Lugoloobi described transparency as both a safeguard against corruption and a catalyst for investment. By requiring full disclosure of payments by companies and receipts by government, he argued, the EITI framework helps reduce leakages and curb illicit financial flows.
Yet the data in the EITI report shows that while mining and quarrying contributed Shs 2.685 trillion to national revenues, the sector employs just 0.026 percent of the working population. Production is dominated by a handful of companies, and compliance gaps make it difficult for government to fully understand revenue flows or to design policy based on accurate information.
Artisanal miners remain largely outside the regulatory system. Their operations, especially in gold mining, contribute heavily to the informal economy but rarely appear in official statistics. “A lot of the gold in Uganda is produced by artisanal mines,” Ssebagala said. “These guys, 70 to 80 percent of their operations, are illegal. They are unlicensed. We cannot report production from unlicensed operations.”
He added that discrepancies between production and export figures must be addressed urgently. “We need to sit down with customs and URA and stop the export of minerals from illegal operations… Otherwise, we will keep publishing information that is inconsistent,” he said.
The political economy of mining adds further complications. Dr. Bazira warned that Uganda’s laissez-faire approach to mineral trade encourages unregulated transactions and potential money laundering.

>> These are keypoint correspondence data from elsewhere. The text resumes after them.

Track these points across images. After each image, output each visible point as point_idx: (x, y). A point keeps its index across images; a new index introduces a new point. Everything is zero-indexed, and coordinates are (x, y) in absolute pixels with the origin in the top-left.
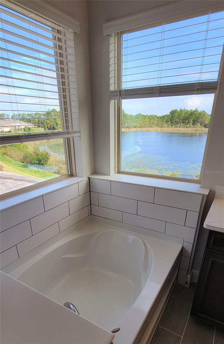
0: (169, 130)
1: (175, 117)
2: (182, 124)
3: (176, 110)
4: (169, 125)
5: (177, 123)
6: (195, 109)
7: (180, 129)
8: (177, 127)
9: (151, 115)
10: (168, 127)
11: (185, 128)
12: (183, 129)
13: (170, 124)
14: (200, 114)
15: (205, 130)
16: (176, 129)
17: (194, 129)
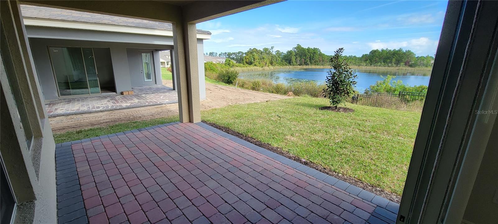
0: (367, 68)
1: (375, 56)
2: (383, 63)
3: (377, 50)
4: (367, 63)
5: (376, 62)
6: (399, 49)
7: (380, 67)
8: (377, 66)
9: (350, 56)
10: (366, 65)
11: (386, 68)
12: (384, 68)
13: (369, 63)
14: (404, 53)
15: (411, 69)
16: (376, 67)
17: (397, 68)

He noted that some mining operations are linked to individuals with political influence, some of whom go as far as the First Family. This reality, Bazira says, discourages full disclosure and complicates enforcement.
Development Economist, Dr. Fred Muhumuz,a underscored the responsibility of government regulators. “The government is supposed to set rules, and they should be followed,” he told The Independent in a separate interview. “If mining companies are supposed to disclose shareholders, net worth, audited accounts, the regulator should ensure compliance. It is not the companies’ discretion.”

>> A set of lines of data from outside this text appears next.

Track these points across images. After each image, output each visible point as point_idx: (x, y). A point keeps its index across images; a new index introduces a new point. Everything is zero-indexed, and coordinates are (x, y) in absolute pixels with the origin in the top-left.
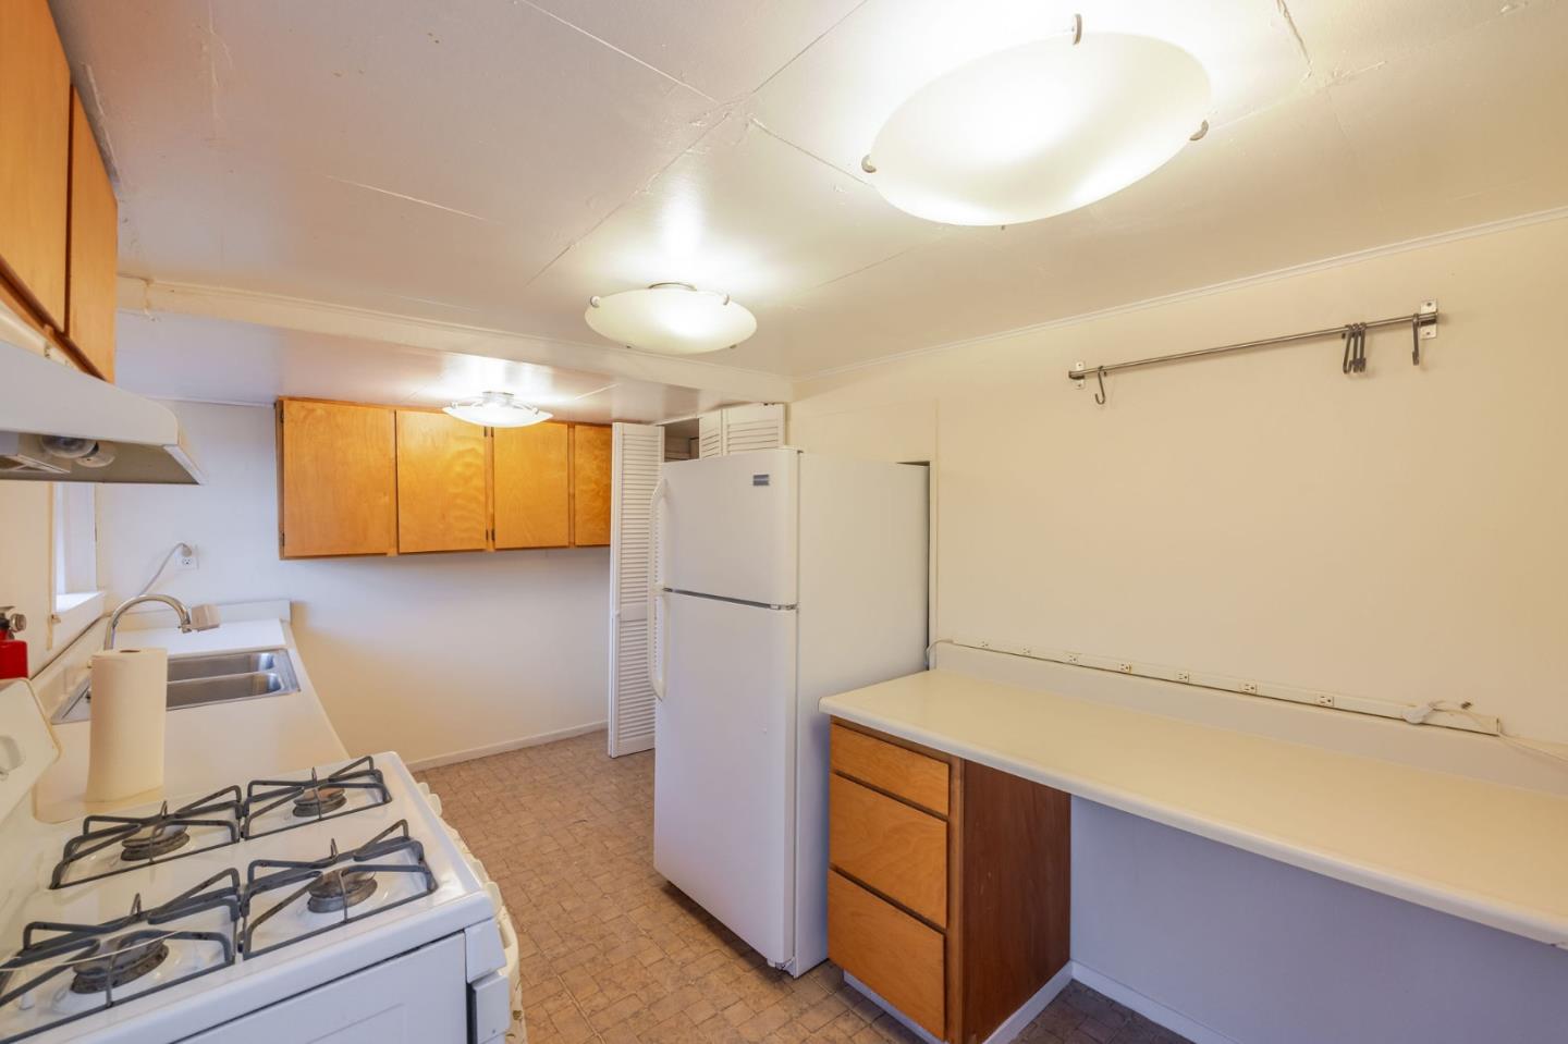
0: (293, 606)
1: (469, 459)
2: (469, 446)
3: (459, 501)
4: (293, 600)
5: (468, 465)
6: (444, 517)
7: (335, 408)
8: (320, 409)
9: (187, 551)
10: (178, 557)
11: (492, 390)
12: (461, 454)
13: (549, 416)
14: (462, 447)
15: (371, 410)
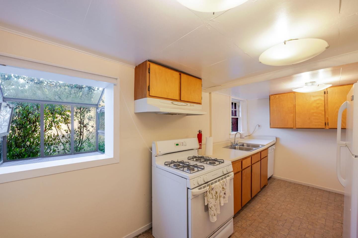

For small-scale miners, compliance is often a question of cost. Kenneth Asiimwe of the Uganda Association of Artisanal Miners argued that companies will comply only if they see value in transparency. If reporting unlocks access to government programmes or financing, he said, compliance becomes more attractive.
Local governance presents another challenge. Royalties collected at the sub-national level need detailed analysis to ensure communities benefit directly from extraction. “People producing these extractives need to see something returned to them,” Mugambe said. “They should be able to hold local governments accountable.”
As Uganda prepares for its next validation in June, next year, the pressure is mounting. The previous score (78.5%) demonstrated promise but exposed weaknesses that have not been meaningfully addressed. Kaggwa believes Uganda can reach 90% or even 100% if it strengthens beneficial ownership disclosure and contract transparency. But without cooperation from mining companies, the Secretariat faces an uphill battle.
At the heart of the challenge lies a contradiction. Uganda is accelerating its mining ambitions while its governance frameworks lag dangerously behind. Without enforceable transparency, mineral expansion could intensify corruption, revenue loss, land conflict, exploitation of artisanal miners, and environmental degradation.
Faltering transparency experiment?
The EITI was meant to serve as the stabilizing framework in this transition. But the framework cannot function if mining companies refuse to participate. “Transparency is not optional,” Mugambe said in her closing remarks. “If Uganda is to benefit from its minerals, we must all be accountable; government, companies, and communities alike. The EITI process cannot work if mining companies continue to ignore it. Our validation depends on this. Our credibility depends on this.”